## Your instructions
Copy the material word for word, from its first line through the line containing "Mathematics with Applications", including that line.

## Supplied material

=== Section Start ===

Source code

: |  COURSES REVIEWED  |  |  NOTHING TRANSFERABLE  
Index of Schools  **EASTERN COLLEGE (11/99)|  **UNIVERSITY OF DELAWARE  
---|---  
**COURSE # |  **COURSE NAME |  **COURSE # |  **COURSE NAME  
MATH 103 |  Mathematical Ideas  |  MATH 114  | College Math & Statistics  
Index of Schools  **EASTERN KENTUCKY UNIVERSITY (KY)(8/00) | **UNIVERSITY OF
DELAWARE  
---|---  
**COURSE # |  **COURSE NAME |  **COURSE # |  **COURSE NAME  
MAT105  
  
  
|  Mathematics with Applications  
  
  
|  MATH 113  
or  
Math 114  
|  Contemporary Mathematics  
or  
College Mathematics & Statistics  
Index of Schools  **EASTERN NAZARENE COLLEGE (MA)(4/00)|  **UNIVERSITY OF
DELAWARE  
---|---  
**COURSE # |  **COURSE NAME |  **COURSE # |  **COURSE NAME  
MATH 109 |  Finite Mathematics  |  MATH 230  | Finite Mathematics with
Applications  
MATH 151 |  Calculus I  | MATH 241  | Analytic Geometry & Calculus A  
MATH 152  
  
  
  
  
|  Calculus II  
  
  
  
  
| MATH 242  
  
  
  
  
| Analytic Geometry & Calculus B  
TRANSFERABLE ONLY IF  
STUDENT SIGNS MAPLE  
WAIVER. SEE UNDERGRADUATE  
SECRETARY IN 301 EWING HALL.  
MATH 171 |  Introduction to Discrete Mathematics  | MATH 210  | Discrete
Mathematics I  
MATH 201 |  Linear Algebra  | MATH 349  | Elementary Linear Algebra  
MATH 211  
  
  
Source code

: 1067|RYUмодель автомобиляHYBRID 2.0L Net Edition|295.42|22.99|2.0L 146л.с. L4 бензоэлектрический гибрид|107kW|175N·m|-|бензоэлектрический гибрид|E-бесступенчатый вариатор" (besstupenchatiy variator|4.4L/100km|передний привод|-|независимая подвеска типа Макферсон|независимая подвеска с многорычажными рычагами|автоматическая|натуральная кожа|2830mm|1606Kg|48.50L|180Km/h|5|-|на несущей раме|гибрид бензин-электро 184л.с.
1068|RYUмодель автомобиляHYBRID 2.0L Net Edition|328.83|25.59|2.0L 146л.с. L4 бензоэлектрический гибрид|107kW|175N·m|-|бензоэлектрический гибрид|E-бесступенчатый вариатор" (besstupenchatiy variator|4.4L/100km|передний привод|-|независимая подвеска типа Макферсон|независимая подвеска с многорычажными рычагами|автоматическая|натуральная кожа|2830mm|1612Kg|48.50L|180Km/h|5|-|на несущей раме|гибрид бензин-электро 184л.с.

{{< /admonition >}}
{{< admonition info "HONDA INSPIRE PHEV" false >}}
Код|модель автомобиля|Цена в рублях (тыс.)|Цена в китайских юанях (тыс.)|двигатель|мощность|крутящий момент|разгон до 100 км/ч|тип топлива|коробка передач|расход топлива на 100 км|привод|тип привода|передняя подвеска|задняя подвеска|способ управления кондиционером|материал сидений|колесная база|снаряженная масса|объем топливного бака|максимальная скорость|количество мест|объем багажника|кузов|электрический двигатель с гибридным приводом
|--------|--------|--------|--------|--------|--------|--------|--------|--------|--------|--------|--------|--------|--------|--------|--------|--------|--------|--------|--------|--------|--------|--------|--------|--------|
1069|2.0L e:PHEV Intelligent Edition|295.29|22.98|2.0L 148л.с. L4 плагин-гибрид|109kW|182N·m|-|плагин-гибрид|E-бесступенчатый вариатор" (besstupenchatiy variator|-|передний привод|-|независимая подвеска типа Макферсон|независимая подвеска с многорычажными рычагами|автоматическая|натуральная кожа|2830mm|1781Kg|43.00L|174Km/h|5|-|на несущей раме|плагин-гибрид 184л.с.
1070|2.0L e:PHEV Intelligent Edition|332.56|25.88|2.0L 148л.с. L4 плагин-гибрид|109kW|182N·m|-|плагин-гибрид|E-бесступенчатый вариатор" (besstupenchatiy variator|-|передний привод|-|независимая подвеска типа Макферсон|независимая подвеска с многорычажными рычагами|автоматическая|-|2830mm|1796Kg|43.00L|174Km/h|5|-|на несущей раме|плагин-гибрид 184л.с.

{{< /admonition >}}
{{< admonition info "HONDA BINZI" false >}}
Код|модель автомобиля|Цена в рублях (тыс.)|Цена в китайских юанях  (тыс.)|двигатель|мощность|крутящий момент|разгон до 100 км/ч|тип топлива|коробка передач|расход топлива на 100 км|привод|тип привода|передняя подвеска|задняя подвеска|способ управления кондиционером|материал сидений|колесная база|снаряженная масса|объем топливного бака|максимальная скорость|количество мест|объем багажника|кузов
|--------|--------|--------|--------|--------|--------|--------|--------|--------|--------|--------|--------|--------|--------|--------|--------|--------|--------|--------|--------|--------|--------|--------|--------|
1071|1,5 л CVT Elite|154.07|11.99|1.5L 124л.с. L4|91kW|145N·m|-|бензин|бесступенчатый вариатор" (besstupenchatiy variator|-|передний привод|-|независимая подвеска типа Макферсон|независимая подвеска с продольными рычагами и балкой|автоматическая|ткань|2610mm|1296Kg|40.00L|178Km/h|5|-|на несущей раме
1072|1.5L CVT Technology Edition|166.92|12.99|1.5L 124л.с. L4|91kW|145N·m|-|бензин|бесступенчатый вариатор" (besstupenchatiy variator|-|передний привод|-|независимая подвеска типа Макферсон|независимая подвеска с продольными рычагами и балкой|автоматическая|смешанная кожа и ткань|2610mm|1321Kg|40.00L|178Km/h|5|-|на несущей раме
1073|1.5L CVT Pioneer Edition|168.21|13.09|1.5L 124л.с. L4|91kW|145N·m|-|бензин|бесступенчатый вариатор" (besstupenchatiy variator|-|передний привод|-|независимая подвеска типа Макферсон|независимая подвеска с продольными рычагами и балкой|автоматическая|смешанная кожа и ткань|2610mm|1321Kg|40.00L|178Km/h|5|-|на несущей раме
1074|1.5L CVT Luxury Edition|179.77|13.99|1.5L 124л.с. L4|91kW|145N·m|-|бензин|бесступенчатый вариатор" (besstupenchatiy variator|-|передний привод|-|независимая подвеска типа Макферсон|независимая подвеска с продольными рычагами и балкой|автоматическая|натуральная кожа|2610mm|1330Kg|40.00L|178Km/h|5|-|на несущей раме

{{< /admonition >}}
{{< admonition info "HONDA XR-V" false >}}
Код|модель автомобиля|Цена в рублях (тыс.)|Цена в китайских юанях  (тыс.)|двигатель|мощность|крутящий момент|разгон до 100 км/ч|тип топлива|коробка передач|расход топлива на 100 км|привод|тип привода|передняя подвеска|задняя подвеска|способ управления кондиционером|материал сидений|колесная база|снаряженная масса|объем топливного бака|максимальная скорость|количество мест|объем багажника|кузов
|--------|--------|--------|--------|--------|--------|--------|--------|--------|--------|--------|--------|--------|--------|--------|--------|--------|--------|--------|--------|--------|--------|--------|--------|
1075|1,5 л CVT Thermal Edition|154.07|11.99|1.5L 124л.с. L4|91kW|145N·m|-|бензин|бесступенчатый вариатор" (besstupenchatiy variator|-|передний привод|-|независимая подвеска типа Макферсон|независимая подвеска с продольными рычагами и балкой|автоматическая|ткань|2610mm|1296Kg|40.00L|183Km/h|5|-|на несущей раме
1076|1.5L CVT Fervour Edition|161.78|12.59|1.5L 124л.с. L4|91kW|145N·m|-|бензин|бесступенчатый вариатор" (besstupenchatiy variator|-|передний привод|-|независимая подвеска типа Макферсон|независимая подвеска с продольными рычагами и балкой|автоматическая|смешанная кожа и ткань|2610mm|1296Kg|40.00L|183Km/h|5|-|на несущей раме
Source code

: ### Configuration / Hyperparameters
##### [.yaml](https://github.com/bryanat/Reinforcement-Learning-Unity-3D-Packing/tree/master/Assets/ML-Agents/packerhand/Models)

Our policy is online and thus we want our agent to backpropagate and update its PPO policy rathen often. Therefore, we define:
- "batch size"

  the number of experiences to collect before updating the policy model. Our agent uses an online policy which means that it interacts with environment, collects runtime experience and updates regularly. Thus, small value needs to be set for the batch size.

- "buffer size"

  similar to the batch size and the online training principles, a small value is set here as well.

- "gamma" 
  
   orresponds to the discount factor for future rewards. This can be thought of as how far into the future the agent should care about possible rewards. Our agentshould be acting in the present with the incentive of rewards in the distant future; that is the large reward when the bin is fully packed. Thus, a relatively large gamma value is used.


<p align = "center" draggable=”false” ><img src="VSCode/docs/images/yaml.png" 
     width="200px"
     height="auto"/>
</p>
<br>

=== Section End ===

## Result
Source code

: |  COURSES REVIEWED  |  |  NOTHING TRANSFERABLE  
Index of Schools  **EASTERN COLLEGE (11/99)|  **UNIVERSITY OF DELAWARE  
---|---  
**COURSE # |  **COURSE NAME |  **COURSE # |  **COURSE NAME  
MATH 103 |  Mathematical Ideas  |  MATH 114  | College Math & Statistics  
Index of Schools  **EASTERN KENTUCKY UNIVERSITY (KY)(8/00) | **UNIVERSITY OF
DELAWARE  
---|---  
**COURSE # |  **COURSE NAME |  **COURSE # |  **COURSE NAME  
MAT105  
  
  
|  Mathematics with Applications  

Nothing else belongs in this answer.